DATA.
....................
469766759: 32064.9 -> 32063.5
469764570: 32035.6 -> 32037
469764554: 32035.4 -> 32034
....................
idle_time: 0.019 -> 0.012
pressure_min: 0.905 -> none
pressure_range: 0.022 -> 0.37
....................
WORK INSTRUCTION. Look above for the line holding "idle_time: 0.019 -> 0.012", then set down exactly that line and every line after it up to and including the line holding "pressure_range: 0.022 -> 0.37", with nothing else.

ANSWER SPACE.
idle_time: 0.019 -> 0.012
pressure_min: 0.905 -> none
pressure_range: 0.022 -> 0.37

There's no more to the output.